Passage for review =
- - - - - - -
LeRon Ellis

Personal information
- Born: April 28, 1969 (age 57) Los Angeles, California, U.S.
- Listed height: 6 ft 10 in (2.08 m)
- Listed weight: 225 lb (102 kg)

Career information
- High school: Parkrose (Portland, Oregon); Mater Dei (Santa Ana, California);
- College: Kentucky (1987–1989); Syracuse (1989–1991);
- NBA draft: 1991: 1st round, 22nd overall pick
- Drafted by: Los Angeles Clippers
- Playing career: 1991–2002
- Position: Center
- Number: 22, 43, 28

Career history
- 1991–1992: Los Angeles Clippers
- 1992: Grupo Libro Valladolid
- 1992–1993: Columbus Horizon
- 1993: Hyundai Desio
- 1993–1994: Charlotte Hornets
- 1994–1995: FC Barcelona
- 1995: Miami Heat
- 1996: Connecticut Skyhawks
- 1996–1997: Quad City Thunder
- 1998–1999: Mitsui Falcons
- 2000–2001: Quilmes de Mar del Plata
- 2001–2002: Beijing Olympians

Career highlights
- Second-team All-SEC (1989); First-team Parade All-American (1987); California Mr. Basketball (1987);
- Stats at NBA.com
- Stats at Basketball Reference

= LeRon Ellis =

American basketball player (born 1969)

LeRon Perry Ellis (born April 28, 1969) is an American former professional basketball player. Ellis was considered to be one of the premier high school basketball players in the nation among the class of 1987 while playing for the top-ranked Southern California prep school squad Mater Dei. Ellis was drafted into the NBA after a mixed college basketball performance at the University of Kentucky and Syracuse University. He suffered several unsuccessful stints in the NBA over three non-consecutive seasons but spent the majority of his professional basketball career playing overseas. LeRon played as a center and is the son of former NBA player LeRoy Ellis.
- - - - - - -
Data to examine =

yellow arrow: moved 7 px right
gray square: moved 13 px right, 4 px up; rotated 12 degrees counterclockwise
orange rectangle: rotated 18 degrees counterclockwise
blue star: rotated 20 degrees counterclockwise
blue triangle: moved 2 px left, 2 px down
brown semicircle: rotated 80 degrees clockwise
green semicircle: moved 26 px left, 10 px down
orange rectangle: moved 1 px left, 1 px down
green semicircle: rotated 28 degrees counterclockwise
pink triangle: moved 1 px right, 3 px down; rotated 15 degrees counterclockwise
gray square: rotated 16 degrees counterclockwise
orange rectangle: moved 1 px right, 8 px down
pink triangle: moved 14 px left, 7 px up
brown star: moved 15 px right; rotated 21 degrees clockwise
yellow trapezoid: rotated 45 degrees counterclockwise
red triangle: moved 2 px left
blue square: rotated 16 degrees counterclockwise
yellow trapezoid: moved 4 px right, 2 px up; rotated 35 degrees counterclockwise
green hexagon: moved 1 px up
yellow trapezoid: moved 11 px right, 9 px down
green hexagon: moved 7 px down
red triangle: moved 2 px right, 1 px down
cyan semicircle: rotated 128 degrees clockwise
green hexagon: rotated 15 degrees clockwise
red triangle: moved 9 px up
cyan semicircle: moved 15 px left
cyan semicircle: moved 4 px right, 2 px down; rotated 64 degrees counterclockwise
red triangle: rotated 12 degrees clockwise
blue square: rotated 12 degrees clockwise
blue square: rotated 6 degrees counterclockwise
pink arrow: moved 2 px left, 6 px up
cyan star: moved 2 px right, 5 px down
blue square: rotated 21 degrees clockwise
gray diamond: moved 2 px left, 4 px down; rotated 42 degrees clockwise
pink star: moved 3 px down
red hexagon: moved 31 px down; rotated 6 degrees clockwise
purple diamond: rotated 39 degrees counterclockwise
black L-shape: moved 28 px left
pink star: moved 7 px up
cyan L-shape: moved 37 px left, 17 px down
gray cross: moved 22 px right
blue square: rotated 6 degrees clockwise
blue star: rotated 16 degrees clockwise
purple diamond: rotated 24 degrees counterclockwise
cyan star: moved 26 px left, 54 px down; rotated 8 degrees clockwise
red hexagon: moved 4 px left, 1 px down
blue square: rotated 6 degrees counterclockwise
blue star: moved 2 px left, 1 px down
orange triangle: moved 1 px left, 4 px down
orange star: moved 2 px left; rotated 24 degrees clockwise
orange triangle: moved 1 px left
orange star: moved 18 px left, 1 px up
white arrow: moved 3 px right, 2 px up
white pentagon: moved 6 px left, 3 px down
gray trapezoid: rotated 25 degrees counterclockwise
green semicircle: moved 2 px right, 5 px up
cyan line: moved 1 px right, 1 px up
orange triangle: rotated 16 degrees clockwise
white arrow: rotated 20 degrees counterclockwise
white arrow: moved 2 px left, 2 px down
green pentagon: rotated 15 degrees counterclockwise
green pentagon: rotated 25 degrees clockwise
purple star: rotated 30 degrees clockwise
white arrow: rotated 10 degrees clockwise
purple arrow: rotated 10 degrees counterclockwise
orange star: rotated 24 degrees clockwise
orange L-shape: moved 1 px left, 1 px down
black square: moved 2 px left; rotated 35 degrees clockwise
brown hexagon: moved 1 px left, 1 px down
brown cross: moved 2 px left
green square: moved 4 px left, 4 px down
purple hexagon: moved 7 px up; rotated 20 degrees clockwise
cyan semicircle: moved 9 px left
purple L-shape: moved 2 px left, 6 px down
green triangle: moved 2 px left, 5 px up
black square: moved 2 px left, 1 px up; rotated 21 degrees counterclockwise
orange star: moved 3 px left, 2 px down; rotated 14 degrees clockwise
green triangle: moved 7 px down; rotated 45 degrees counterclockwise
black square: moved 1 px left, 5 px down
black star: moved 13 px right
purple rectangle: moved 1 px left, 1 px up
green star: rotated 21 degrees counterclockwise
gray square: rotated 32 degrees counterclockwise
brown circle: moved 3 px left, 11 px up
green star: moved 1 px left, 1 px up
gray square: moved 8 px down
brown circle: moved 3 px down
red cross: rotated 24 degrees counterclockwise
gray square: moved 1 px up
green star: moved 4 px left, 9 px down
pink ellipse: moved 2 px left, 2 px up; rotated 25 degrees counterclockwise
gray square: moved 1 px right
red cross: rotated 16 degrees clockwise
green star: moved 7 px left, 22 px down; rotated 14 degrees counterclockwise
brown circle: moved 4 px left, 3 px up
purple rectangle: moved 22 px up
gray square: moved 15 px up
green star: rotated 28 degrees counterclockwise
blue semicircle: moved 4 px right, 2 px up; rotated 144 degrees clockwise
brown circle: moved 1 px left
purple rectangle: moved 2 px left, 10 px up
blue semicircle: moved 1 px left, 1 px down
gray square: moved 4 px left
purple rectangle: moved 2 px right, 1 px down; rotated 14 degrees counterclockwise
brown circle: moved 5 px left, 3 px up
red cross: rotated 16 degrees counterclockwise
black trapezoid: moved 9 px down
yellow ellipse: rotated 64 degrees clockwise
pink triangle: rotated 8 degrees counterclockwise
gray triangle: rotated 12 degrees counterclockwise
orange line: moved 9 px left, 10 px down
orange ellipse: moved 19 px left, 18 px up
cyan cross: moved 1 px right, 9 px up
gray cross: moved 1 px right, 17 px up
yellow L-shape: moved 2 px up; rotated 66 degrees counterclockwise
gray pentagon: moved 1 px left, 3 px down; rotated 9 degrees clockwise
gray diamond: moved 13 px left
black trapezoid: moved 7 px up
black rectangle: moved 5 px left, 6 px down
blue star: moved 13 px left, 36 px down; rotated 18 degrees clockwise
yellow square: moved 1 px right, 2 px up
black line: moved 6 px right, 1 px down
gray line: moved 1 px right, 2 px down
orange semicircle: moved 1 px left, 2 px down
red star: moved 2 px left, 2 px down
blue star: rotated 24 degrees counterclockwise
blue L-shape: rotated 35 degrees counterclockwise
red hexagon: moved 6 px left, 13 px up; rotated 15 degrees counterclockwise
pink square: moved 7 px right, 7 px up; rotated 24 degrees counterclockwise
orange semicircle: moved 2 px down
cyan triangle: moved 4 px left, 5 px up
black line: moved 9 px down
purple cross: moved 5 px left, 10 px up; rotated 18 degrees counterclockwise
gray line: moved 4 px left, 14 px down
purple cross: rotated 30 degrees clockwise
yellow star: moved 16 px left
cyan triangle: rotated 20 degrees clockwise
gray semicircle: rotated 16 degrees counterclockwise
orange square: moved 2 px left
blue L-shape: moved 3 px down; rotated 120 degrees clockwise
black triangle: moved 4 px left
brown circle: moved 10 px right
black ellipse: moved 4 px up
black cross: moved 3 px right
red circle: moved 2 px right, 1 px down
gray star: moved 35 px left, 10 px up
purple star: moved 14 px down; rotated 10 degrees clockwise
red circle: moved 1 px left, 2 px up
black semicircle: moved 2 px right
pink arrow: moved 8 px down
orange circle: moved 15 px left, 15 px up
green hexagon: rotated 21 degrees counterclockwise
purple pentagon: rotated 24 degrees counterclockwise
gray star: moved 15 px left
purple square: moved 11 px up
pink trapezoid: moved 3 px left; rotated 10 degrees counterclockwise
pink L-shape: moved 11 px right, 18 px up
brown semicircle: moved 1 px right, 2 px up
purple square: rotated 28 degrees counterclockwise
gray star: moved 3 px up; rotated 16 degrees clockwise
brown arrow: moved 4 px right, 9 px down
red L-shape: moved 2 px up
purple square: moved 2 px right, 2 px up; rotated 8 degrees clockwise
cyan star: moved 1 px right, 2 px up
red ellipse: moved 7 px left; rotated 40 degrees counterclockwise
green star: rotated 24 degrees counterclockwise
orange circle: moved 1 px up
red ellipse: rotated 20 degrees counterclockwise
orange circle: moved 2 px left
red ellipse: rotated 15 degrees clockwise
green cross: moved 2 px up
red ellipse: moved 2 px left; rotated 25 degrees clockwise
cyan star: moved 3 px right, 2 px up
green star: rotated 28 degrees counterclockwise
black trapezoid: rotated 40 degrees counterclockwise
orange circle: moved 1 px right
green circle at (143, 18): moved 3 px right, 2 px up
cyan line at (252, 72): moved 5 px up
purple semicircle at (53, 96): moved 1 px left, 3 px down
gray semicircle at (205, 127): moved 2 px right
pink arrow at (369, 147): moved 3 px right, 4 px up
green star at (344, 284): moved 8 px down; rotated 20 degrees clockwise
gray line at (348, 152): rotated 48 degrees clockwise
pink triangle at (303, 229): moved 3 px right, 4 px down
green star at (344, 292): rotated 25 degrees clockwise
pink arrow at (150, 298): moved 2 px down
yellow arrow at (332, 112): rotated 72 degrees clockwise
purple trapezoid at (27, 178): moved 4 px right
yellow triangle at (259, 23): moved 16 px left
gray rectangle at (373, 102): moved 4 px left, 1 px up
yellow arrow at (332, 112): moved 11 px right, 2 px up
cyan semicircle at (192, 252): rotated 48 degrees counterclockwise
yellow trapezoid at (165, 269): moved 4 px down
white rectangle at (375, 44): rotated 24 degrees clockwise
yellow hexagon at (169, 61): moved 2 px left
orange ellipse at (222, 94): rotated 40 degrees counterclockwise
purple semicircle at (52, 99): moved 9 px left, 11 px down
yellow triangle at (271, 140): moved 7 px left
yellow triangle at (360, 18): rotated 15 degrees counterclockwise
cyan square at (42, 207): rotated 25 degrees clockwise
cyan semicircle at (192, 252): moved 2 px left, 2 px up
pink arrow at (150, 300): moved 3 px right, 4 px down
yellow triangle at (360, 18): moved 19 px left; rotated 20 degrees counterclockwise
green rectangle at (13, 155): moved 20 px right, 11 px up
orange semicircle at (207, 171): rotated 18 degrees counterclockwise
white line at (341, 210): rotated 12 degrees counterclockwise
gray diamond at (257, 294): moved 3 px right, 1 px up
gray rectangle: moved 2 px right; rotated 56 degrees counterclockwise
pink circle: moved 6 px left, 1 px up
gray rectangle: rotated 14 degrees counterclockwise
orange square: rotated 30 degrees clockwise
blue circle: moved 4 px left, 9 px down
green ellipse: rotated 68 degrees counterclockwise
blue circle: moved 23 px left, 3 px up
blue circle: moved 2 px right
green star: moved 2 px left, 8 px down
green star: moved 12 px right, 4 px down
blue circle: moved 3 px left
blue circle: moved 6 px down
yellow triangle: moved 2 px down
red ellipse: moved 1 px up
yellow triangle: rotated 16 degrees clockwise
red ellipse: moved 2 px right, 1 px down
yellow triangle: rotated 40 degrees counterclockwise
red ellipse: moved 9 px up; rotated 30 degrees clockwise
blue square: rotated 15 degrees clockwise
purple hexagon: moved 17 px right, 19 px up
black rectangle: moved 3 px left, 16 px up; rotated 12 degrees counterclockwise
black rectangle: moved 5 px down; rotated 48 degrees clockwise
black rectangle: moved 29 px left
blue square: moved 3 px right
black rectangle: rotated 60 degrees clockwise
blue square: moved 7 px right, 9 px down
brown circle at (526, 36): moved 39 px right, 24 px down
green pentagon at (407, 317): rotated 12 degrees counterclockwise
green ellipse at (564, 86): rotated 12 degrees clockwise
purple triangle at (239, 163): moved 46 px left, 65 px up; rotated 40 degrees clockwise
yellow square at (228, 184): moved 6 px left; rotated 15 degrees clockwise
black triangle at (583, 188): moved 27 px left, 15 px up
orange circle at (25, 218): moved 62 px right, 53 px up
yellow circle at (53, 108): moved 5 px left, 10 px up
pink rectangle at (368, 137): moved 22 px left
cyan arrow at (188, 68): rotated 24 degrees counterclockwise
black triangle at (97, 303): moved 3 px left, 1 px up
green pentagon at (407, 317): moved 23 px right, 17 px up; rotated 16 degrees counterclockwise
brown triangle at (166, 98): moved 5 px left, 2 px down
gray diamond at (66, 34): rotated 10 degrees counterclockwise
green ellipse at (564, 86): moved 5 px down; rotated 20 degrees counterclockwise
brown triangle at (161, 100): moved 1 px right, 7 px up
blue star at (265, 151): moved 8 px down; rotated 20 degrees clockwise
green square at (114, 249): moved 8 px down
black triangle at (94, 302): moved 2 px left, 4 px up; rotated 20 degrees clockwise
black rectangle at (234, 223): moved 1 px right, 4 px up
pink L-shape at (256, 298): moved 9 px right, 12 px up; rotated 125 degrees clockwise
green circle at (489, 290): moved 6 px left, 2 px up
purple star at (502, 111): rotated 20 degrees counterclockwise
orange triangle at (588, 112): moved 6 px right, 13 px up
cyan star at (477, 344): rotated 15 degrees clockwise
- - - - - - -
Problems to solve =
A. According to the article about LeRon Ellis, who is his father?
B. Write the next part of the article about LeRon Ellis, continuing after its final sentence.
The lines above come from a separate source and are unrelated to the article.

Results for the exercise =
A. His father is former NBA player LeRoy Ellis.

B.
==Early life==
LeRon Ellis was born to LeRoy Sr. and Lucille Ellis in Los Angeles, California. Ellis is from an athletic family: his father, LeRoy Ellis, is a 14-year NBA veteran and member of the 1971–72 Los Angeles Lakers championship team, his elder sister Lisa Ellis played women's basketball for California State University, Long Beach and the University of Kentucky and his elder brother LeRoy Jr. played NCAA Division I men's basketball for the University of the Pacific.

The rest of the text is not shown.